Positioning framework

Positioning defines where your product fits in the competitive landscape and why developers should choose it. Every developer product needs a clear positioning statement with supporting pillars. Strong positioning also enables powerful storytelling that resonates with your audience.

The three-pillar structure

My positioning framework follows principles I've written about in the positioning framework. It's rooted in Aristotle's rhetorical framework and cognitive psychology research on working memory. Each pillar includes four layers: the value claim, a mechanism explaining how you deliver on it, a consequence of inaction, and proof points.

[PRODUCT NAME] is a [CATEGORY]
that helps [TARGET DEVELOPER] achieve [KEY OUTCOME].

- [EMOTIONAL PILLAR] (Pathos): How it makes their life better
- [LOGICAL PILLAR] (Logos): What unique capabilities it provides
- [CREDIBILITY PILLAR] (Ethos): Why they can depend on it

Differentiation summary: [One sentence synthesizing all pillars]

Positioning template

Here's a template you can fill in:

markdown
markdown
## Positioning document: [Product Name]
 
### Category test
Category: [Your category] -- Does this alone answer "what is this?"
Use case: [Primary use case] -- Does this alone answer "what is this?"
If either answer is no, revise until they pass.
 
### Core positioning statement
For [target developer segment] who [experience this specific problem],
[Product Name] is a [category] that [primary benefit].
Unlike [primary alternative], we [key differentiator].
 
### Problem-framing variants
Category-anchored: [Problem framed as a category gap]
Use-case-anchored: [Problem framed as a workflow pain]
Alternative-anchored: [Problem framed as a displacement story]
Recommended framing: [Which one and why]
 
### Supporting pillars
 
**1. [Emotional benefit] (Pathos)**
Brief: [One sentence summary]
How it works: [The mechanism or approach that enables this]
Without this: [What happens if the customer does not act]
Proof points:
- [Specific claim with evidence]
- [Specific claim with evidence]
- [Specific claim with evidence]
 
**2. [Logical/technical differentiator] (Logos)**
Brief: [One sentence summary]
How it works: [The mechanism or approach that enables this]
Without this: [What happens if the customer does not act]
Proof points:
- [Specific claim with evidence]
- [Specific claim with evidence]
- [Specific claim with evidence]
 
**3. [Credibility/trust] (Ethos)**
Brief: [One sentence summary]
How it works: [The mechanism or approach that enables this]
Without this: [What happens if the customer does not act]
Proof points:
- [Specific claim with evidence]
- [Specific claim with evidence]
- [Specific claim with evidence]
 
### Differentiation summary
[One sentence synthesizing all three pillars into a unified story]
 
### Competitive differentiation
vs [Direct competitor]: [Key differentiator]
vs [Indirect competitor]: [Key differentiator]
vs [Status quo/DIY]: [Key differentiator]
vs [Build-it-yourself]: [Key differentiator]
 
### Proof points
- [Customer testimonial or case study]
- [Benchmark or performance data]
- [Industry recognition or certification]

Example: AWS positioning (circa 2007)

When I was the first Director of Marketing at Amazon Web Services, here's how we applied this framework:

Amazon Web Services is a cloud computing platform
that helps developers build scalable applications quickly.

# INFORMATION SUPPLIED
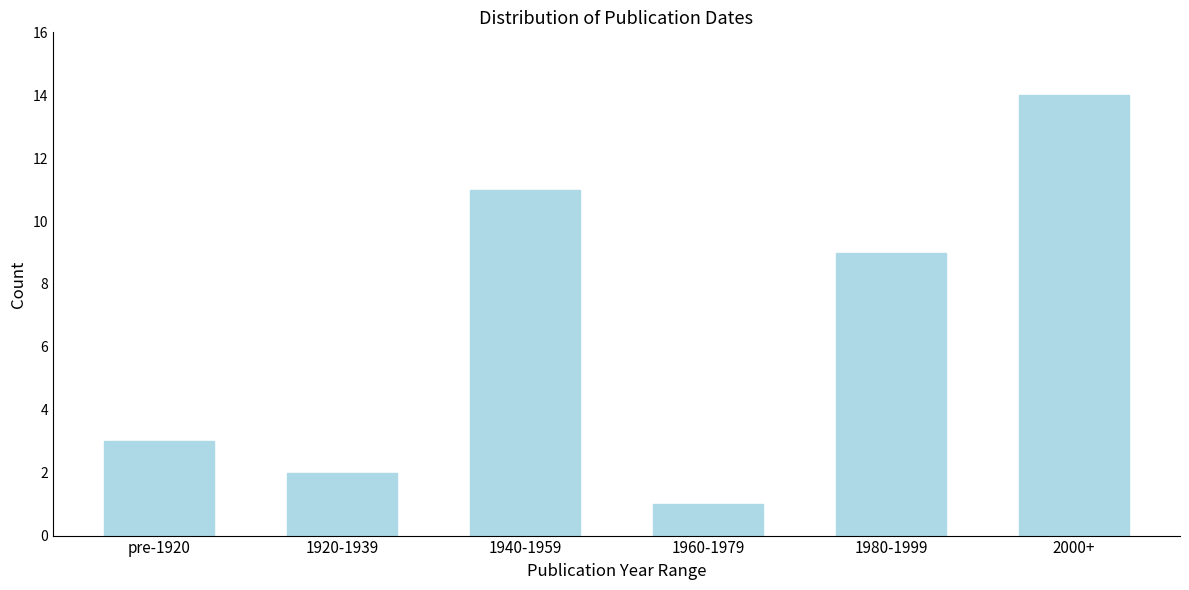

Reading left to right, transcribe all the data shown in this chart.

3	2	11	1	9	14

# TASK A
According to the positioning framework text, what four layers does each pillar include?
# TASK B
Return the part of the positioning framework text from "Differentiation summary: [One" up to and including "until they pass.", copied word for word.
# TASK C
Decide whether each statement agrees with the positioning framework text, answering yes or no and quoting the words that decide it: (i) The framework is rooted in Aristotle's rhetorical framework. (ii) The logical pillar explains why developers can depend on the product. (iii) The writer was the first Director of Marketing at Amazon Web Services.

# EXERCISE RESPONSE A
Each pillar includes the value claim, a mechanism explaining how you deliver on it, a consequence of inaction, and proof points.

# EXERCISE RESPONSE B
Differentiation summary: [One sentence synthesizing all pillars]

Positioning template

Here's a template you can fill in:

markdown
markdown
## Positioning document: [Product Name]
 
### Category test
Category: [Your category] -- Does this alone answer "what is this?"
Use case: [Primary use case] -- Does this alone answer "what is this?"
If either answer is no, revise until they pass.

# EXERCISE RESPONSE C
(i) Yes: "It's rooted in Aristotle's rhetorical framework and cognitive psychology research on working memory."
(ii) No: "[LOGICAL PILLAR] (Logos): What unique capabilities it provides"
(iii) Yes: "When I was the first Director of Marketing at Amazon Web Services"